# Whats up from a Nacogdoches Newbie



## canny (Jan 27, 2009)

Hey folks just thought i'd throw out a hello i'm new to the site but not to bowhunting.


----------



## TeamPBR (May 27, 2008)

Welcome to AT. Lot's of good folks and great info here.


----------



## Tim Roberts (Jul 13, 2002)

:wav: :yo: *G'day.*







to *Archery Talk* canny.

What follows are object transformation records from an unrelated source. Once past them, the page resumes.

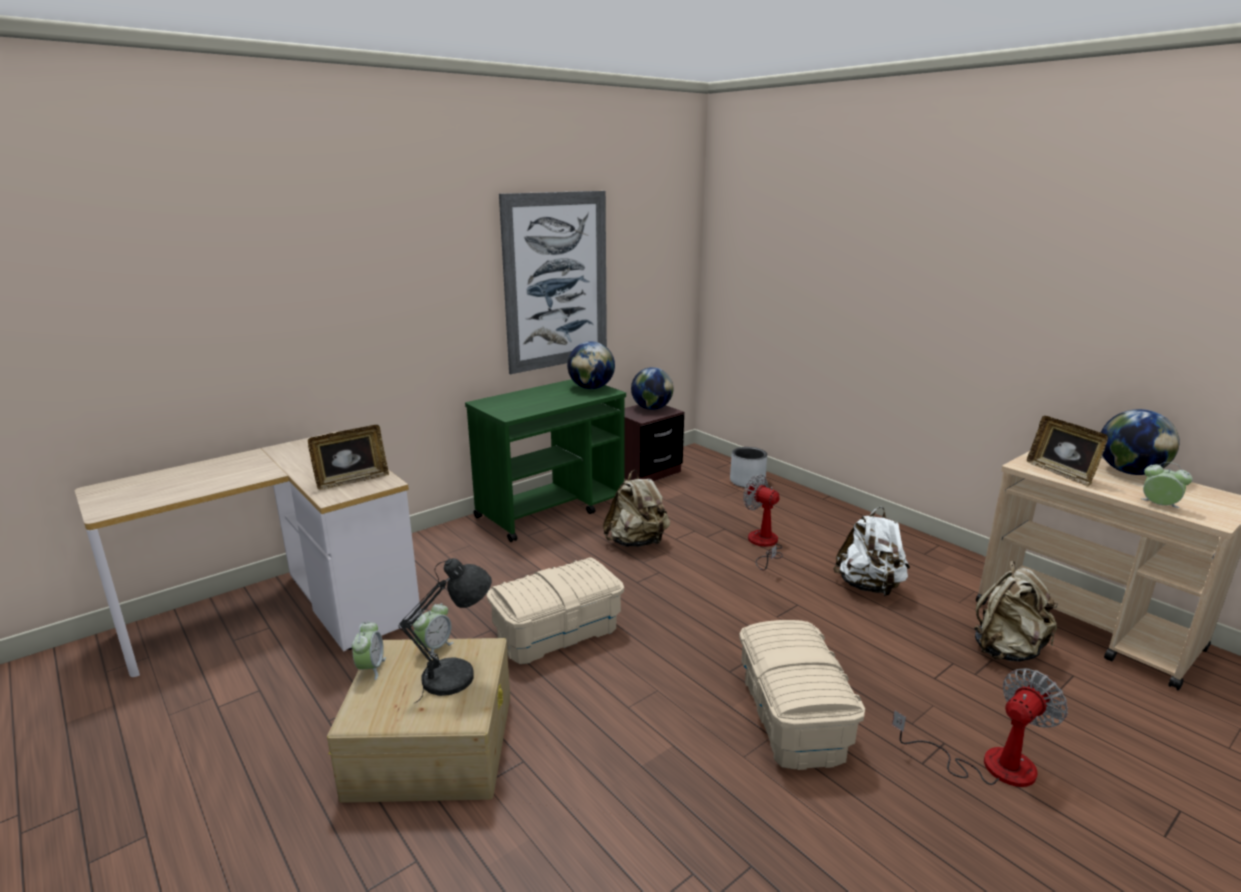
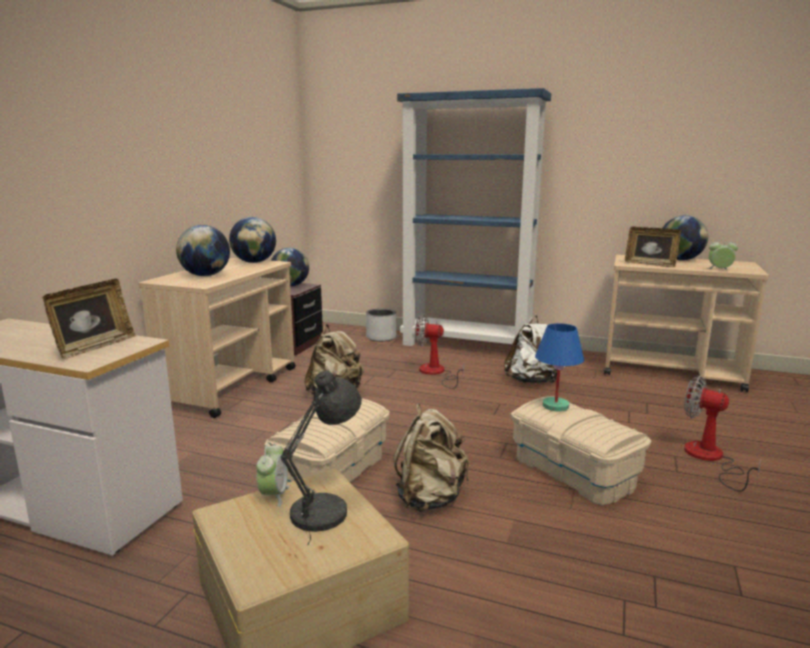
camera: 30 degrees left, 5 degrees down
alarm clock [352,621,386,680] -> none
green cart [465,379,626,542] -> beige cart [139,258,296,418]
picture [499,191,607,374] -> none
fan [892,668,1068,787] -> fan turned 75 degrees counterclockwise [684,376,761,491]
beige backpack [974,561,1058,662] -> beige backpack moved to [394,403,469,512]
none -> globe [176,225,230,276]
none -> blue bookcase [397,88,551,346]
none -> blue table lamp [535,323,584,412]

Have fun here.


----------



## swampfrogg (Jun 29, 2007)




----------



## ansarha (Nov 30, 2008)

:wav::welcome: Welcome to AT :welcome::wav:


----------



## jrmysell (Mar 13, 2008)

Welcome to AT


----------



## Double S (Mar 30, 2008)

Welcome to AT.


----------



## schultzjm (Jun 6, 2007)

welcome im new to archery talk also but heard lots of good things


----------



## Dthbyhoyt (Dec 4, 2004)

:welcome: 2 ArcheryTalk


----------



## TN ARCHER (Jan 31, 2007)

WELCOME!!!!! Say, do you know Willie P. Richardson?


----------



## BigPoppa96 (Jun 2, 2007)

Welcome to the Kingdom.


----------



## tamuarcher07 (Jan 27, 2009)

Hi all I'm new to AT too..I've been looking around the site for a long time, but just now decided to join! canny, your from Nac? I'm orginial from Lufkin..just down the road! glad to see a fellow east texan on!


----------